Edmund Burke: Volume I, 1730-1784
Edmund Burke: Volume I, 1730-1784 by F.P. Lock Oxford Univ. Press /Clarendon press, 1998 565 pp. $135 |
In one of history's many ironies, Edmund Burke's role as the forefather of a modern political and cultural movement is paralleled only by Karl Marx. While Burke (1730-97) had inspired some tradition-minded individuals in Europe and America throughout the 19th century, it was the publication of Russell Kirk's seminal The Conservative Mind (1953) that associated Burke firmly with Anglo-American conservatism. For Kirk and other conservatives, Burke's critique of the French revolutionaries provided the fuel for their own critique of contemporary socialism, secularism, and the dismissal of tradition in the name of progress. Later, Burke's vision of social change provided an alternative, as passionate as it was rational, to the revolutionary dreams of the Sixties. Even rapid social change should be evolutionary rather than revolutionary, he reasoned, and it should arise out of the deepest constitutional tradition of a particular people. He passionately embodied his thought in a stream of metaphors: he imagined reform as medical care for an ill parent and the constitution as a precious yet dilapidated estate needing repair.
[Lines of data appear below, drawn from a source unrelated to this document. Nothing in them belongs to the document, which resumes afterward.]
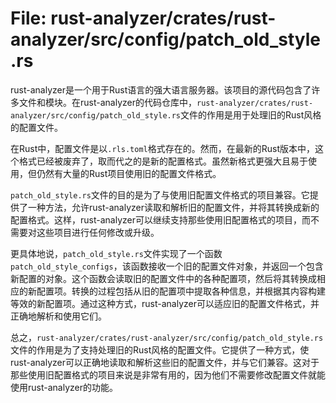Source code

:# File: rust-analyzer/crates/rust-analyzer/src/config/patch_old_style.rs

rust-analyzer是一个用于Rust语言的强大语言服务器。该项目的源代码包含了许多文件和模块。在rust-analyzer的代码仓库中，`rust-analyzer/crates/rust-analyzer/src/config/patch_old_style.rs`文件的作用是用于处理旧的Rust风格的配置文件。

在Rust中，配置文件是以`.rls.toml`格式存在的。然而，在最新的Rust版本中，这个格式已经被废弃了，取而代之的是新的配置格式。虽然新格式更强大且易于使用，但仍然有大量的Rust项目使用旧的配置文件格式。

`patch_old_style.rs`文件的目的是为了与使用旧配置文件格式的项目兼容。它提供了一种方法，允许rust-analyzer读取和解析旧的配置文件，并将其转换成新的配置格式。这样，rust-analyzer可以继续支持那些使用旧配置格式的项目，而不需要对这些项目进行任何修改或升级。

更具体地说，`patch_old_style.rs`文件实现了一个函数`patch_old_style_configs`，该函数接收一个旧的配置文件对象，并返回一个包含新配置的对象。这个函数会读取旧的配置文件中的各种配置项，然后将其转换成相应的新配置项。转换的过程包括从旧的配置项中提取各种信息，并根据其内容构建等效的新配置项。通过这种方式，rust-analyzer可以适应旧的配置文件格式，并正确地解析和使用它们。

总之，`rust-analyzer/crates/rust-analyzer/src/config/patch_old_style.rs`文件的作用是为了支持处理旧的Rust风格的配置文件。它提供了一种方式，使rust-analyzer可以正确地读取和解析这些旧的配置文件，并与它们兼容。这对于那些使用旧配置格式的项目来说是非常有用的，因为他们不需要修改配置文件就能使用rust-analyzer的功能。

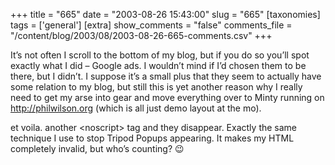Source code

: +++
title = "665"
date = "2003-08-26 15:43:00"
slug = "665"
[taxonomies]
tags = ['general']
[extra]
show_comments = "false"
comments_file = "/content/blog/2003/08/2003-08-26-665-comments.csv"
+++

It’s not often I scroll to the bottom of my blog, but if you do so you’ll spot exactly what I did – Google ads. I wouldn’t mind if I’d chosen them to be there, but I didn’t. I suppose it’s a small plus that they seem to actually have some relation to my blog, but still this is yet another reason why I really need to get my arse into gear and move everything over to Minty running on <http://philwilson.org> (which is all just demo layout at the mo).

<ins datetime="2003-08-28T22:12:51Z"></ins>

et voila. another &lt;noscript&gt; tag and they disappear. Exactly the same technique I use to stop Tripod Popups appearing. It makes my HTML completely invalid, but who’s counting? 😉

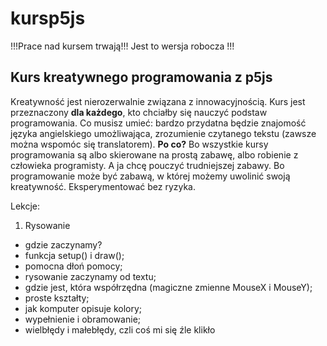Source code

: # kursp5js

!!!Prace nad kursem trwają!!!
Jest to wersja robocza !!!

## Kurs kreatywnego programowania z p5js
Kreatywność jest nierozerwalnie związana z innowacyjnością. 
Kurs jest przeznaczony **dla każdego**, kto chciałby się nauczyć podstaw programowania.
Co musisz umieć: bardzo przydatna będzie znajomość języka angielskiego umożliwająca, zrozumienie czytanego tekstu (zawsze można wspomóc się translatorem).
**Po co?**
Bo wszystkie kursy programowania są albo skierowane na prostą zabawę, albo robienie z człowieka programisty. A ja chcę pouczyć trudniejszej zabawy. Bo programowanie może być zabawą, w której możemy uwolinić swoją kreatywność. Eksperymentować bez ryzyka.

Lekcje:

1. Rysowanie

- gdzie zaczynamy?
- funkcja setup() i draw();
- pomocna dłoń pomocy;
- rysowanie zaczynamy od textu;
- gdzie jest, która współrzędna (magiczne zmienne MouseX i MouseY);
- proste kształty;
- jak komputer opisuje kolory;
- wypełnienie i obramowanie;
- wielbłędy i małebłędy, czli coś mi się źle klikło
The sympathizers of the French Revolution are transmuted into grasshoppers, who "make the field ring with their importunate chink, whilst thousands of great cattle"--imperturbable, loyal Englishmen--repose "beneath the shadow of the British oak." For Kirk and others, Burke's combination of political philosophy and poetic prose was the perfect response to liberal and Marxist critique of the Anglo-American tradition.
Reviewed favorably in The New York Times, Time magazine, and elsewhere, The Conservative Mind appeared early in the Eisenhower Administration, when people were eager to understand what seemed to be a growing conservative movement. In Kirk's treatment, Burke fathered a tradition that crossed the Atlantic in the lives and work of John and John Quincy Adams, John Calhoun, James Fenimore Cooper, and the perspective of Tocqueville on America. In England, the Burkean tradition descended through Coleridge and Sir Walter Scott, Newman and Disraeli. When he got to the 20th century, however, Kirk could find few significant political leaders in the Burkean tradition--Churchill is barely mentioned and Robert Taft not at all. Instead, Kirk found the tradition carried on by writers like T.S. Eliot, Robert Frost, and C.S. Lewis, and by people we would call public intellectuals--George Santayana, Irving Babbitt, and Michael Oakeshott.
Significantly, this list includes poets and historians, churchmen and philosophers, which properly locates Burke's significance in a larger cultural history rather than in politics alone. For all their diversity, these figures are generally skeptical of the apostles of progress while calling attention to the traditions and achievements of the past. While they are notably intellectual, they are dubious of attempts to reduce politics to a set of problems that a purely rational intelligence can solve. They refuse to separate questions of taste from questions of morality. They tend to be reverent toward God and distrustful of both the romantic faith in the individual self and the technological faith in gadgetry. They prize what Burke called the "little platoons" of society--the families, neighborhoods, and associations of Tocqueville--while doubting the modern, omnicompetent state.
From here it is but a short step to rejecting many of the presuppositions of liberalism: that morals are relative to one's cultural place and time; that the past is presumed to be benighted, while change is progressive; that the government is capable of solving social ills by accumulating sufficient knowledge and will to overcome them.